++++ Текст документа ++++
«Сказка о золотом петушке».
Театр Karlsson Haus.
Режиссер Максим Исаев

Если год заканчивается на девятку, театры тревожат дух Пушкина, родившегося в 1799-м, заполняя репертуар «датскими» сказками. Слушая с детства наизусть знакомый текст и видя на сцене подстрочную иллюстрацию, часто чувствуешь себя неловко. Взлетевший на флюгер в високосном 2020-м «Золотой петушок» Максима Исаева — пример совсем другого театра.
Пресса особо отмечает, что Максим Исаев поставил «Сказку» для взрослых. Как будто это произведение так и просится на сцену детского и кукольного театра. Но «Золотой петушок» только по инерции числится как детский, «сказка Пушкина же». В спектакле много игрового начала, присущего Пушкину — пересмешнику традиционных канонов. Да и вообще, по своей изначальной нарративной структуре сказка есть десакрализованный миф, а миф — история серьезная и часто жестокая.
Текст Пушкина не воссоздается на сцене полностью и даже почти не различим — он словно просвечивает сквозь текст спектакля. Он читается впроброс, исполняется рэпом, поется частушками, шепчется причитаниями, искажается подчеркнутой декламацией. Слова переставляются местами, строки и строфы «заедают» в многократном повторении, хронология текста нарушается, всплывают цитаты из других пушкинских сказок, узнаются детские считалки, добавляются новые строки. Снижающие поэтичность инверсии, рефренные речитативы и прочие нарушения создают впечатление, будто текст сочиняется в нашем присутствии, а в правильный порядок складывается только в памяти зрителя. Вспоминается реплика Маяковского о Пушкине: «Я люблю вас, но живого, а не мумию. Навели хрестоматийный глянец». В спектакле Karlsson Haus глянец очень даже сбивается.
Фрагментарность относится не только к словам, но и ко всему сценическому действию. Спектакль собран шаманскими средствами — гипнотизирует так, что вопрос, что будет дальше, не возникает. Дальше будет точно не по тексту.
Окуривание аудитории в начале смолами/дымами/ладаном — знак довольно древний и грозный: актеры хотят обезопасить себя, зрителей — обеззаразить, а пространство — дезинфицировать для действа. Обволакивает поначалу и затягивающая мелодия с женским полунапевом: капли, дальние трубы; на протяжении всего действия музыка Дениса Антонова будет собирать спектакль воедино.
++++
Выведите без изменений отрывок из рецензии на спектакль «Сказка о золотом петушке» от слов «Режиссер Максим Исаев» до слов «и часто жестокая.» включительно. Записи здесь не понадобятся.
++++ Собранные сведения ++++
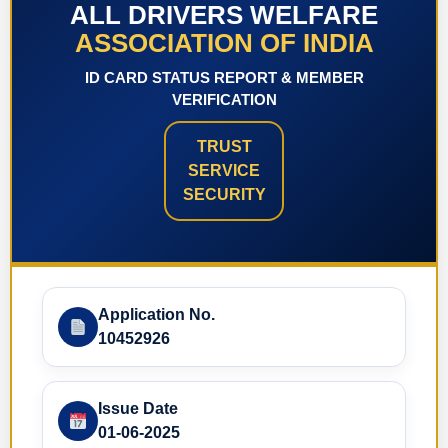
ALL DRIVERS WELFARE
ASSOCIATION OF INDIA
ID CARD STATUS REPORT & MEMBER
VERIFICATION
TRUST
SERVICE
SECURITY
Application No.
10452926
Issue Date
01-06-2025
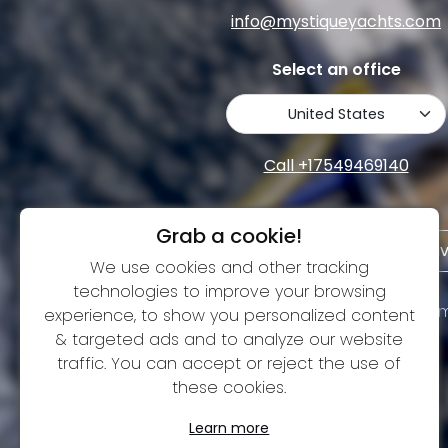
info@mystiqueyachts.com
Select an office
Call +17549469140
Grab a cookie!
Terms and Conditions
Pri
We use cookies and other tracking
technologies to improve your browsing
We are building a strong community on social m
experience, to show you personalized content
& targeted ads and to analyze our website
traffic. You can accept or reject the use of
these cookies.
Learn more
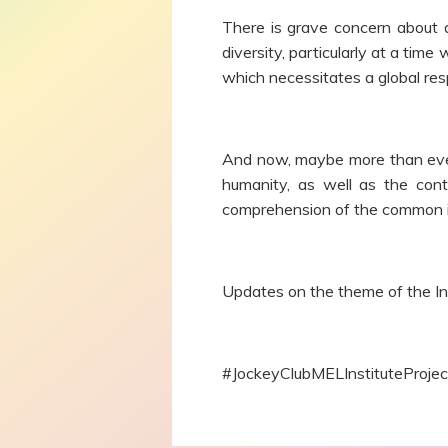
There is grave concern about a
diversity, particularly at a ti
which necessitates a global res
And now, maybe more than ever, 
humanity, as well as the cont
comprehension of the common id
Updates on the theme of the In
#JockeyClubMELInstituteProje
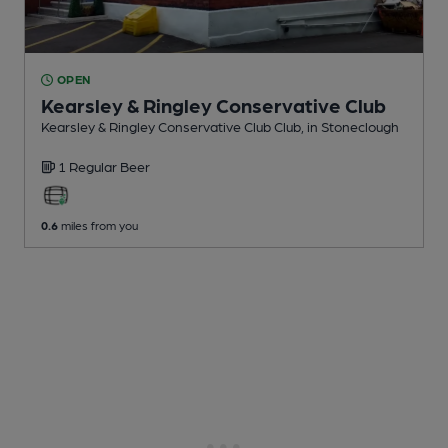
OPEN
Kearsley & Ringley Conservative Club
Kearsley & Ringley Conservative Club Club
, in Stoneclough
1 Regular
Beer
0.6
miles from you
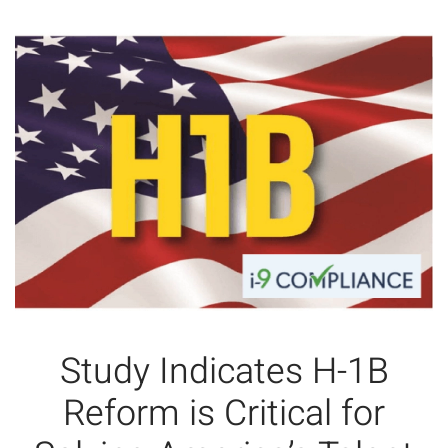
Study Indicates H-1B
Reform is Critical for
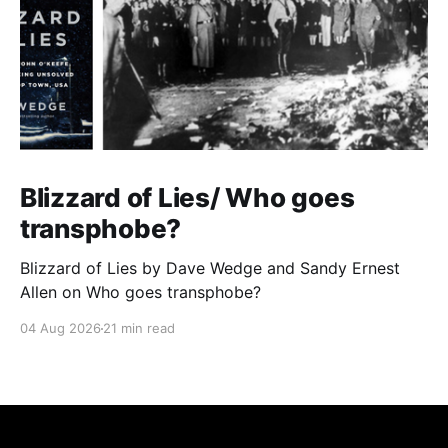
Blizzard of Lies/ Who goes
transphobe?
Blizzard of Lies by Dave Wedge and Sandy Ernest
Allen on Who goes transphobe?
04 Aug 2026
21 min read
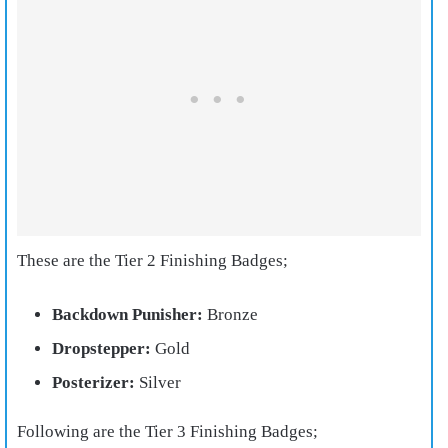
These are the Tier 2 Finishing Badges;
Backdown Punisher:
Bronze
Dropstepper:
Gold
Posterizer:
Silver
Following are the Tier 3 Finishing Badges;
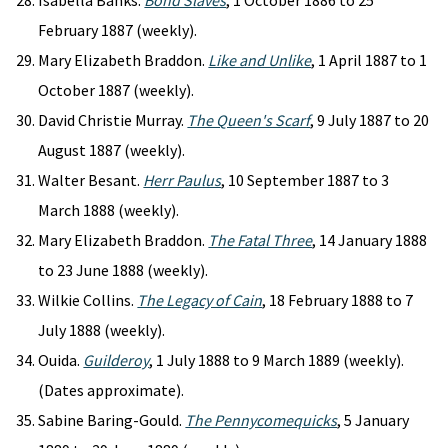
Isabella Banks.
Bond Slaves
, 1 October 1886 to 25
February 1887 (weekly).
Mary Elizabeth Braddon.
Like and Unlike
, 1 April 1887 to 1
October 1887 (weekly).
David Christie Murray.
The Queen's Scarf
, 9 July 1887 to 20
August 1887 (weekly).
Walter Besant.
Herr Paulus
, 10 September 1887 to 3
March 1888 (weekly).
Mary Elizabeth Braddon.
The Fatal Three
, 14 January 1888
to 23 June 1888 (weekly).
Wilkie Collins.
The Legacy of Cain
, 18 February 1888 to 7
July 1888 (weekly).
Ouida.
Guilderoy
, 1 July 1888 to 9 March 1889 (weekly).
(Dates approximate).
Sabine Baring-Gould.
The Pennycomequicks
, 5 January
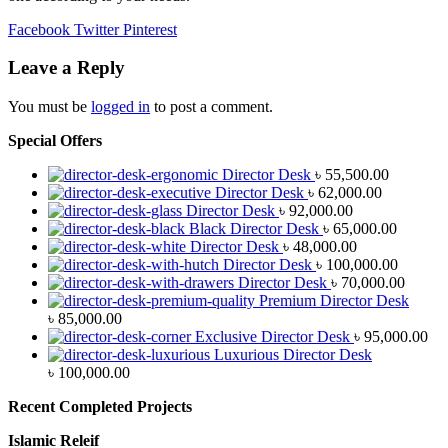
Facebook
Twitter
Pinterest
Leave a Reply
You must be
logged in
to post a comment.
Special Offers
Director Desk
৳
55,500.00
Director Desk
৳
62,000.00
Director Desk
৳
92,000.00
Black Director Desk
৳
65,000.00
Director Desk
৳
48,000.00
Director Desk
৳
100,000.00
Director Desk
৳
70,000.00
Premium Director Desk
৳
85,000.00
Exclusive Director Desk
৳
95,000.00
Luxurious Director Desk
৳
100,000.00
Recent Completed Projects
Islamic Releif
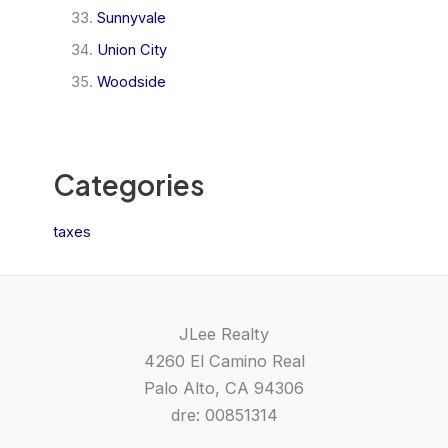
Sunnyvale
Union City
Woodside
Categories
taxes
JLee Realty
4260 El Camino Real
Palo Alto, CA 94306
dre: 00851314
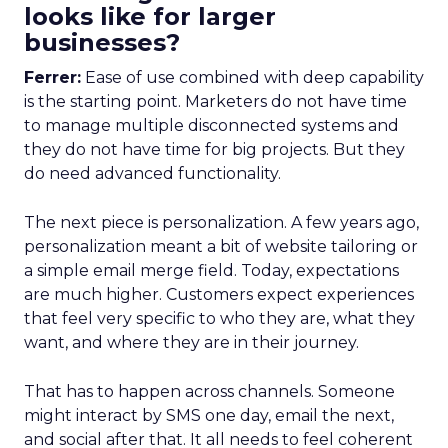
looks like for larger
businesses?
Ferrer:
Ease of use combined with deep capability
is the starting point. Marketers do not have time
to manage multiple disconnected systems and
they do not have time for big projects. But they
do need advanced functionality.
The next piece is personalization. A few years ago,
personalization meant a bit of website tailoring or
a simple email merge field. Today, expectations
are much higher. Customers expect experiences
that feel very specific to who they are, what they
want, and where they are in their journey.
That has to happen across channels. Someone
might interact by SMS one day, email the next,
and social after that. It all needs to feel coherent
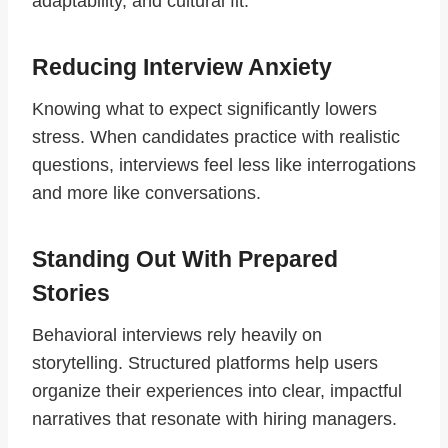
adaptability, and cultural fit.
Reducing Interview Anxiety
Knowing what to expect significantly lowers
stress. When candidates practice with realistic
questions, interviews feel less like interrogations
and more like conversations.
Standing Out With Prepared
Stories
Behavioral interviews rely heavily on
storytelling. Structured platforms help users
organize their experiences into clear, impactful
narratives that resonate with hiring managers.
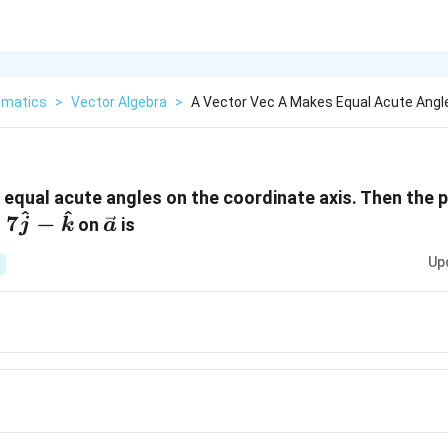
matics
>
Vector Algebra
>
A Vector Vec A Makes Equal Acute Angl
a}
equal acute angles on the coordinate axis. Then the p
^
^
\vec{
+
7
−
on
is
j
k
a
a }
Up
++++
=== Результат ===
Режиссер Максим Исаев

Если год заканчивается на девятку, театры тревожат дух Пушкина, родившегося в 1799-м, заполняя репертуар «датскими» сказками. Слушая с детства наизусть знакомый текст и видя на сцене подстрочную иллюстрацию, часто чувствуешь себя неловко. Взлетевший на флюгер в високосном 2020-м «Золотой петушок» Максима Исаева — пример совсем другого театра.
Пресса особо отмечает, что Максим Исаев поставил «Сказку» для взрослых. Как будто это произведение так и просится на сцену детского и кукольного театра. Но «Золотой петушок» только по инерции числится как детский, «сказка Пушкина же». В спектакле много игрового начала, присущего Пушкину — пересмешнику традиционных канонов. Да и вообще, по своей изначальной нарративной структуре сказка есть десакрализованный миф, а миф — история серьезная и часто жестокая.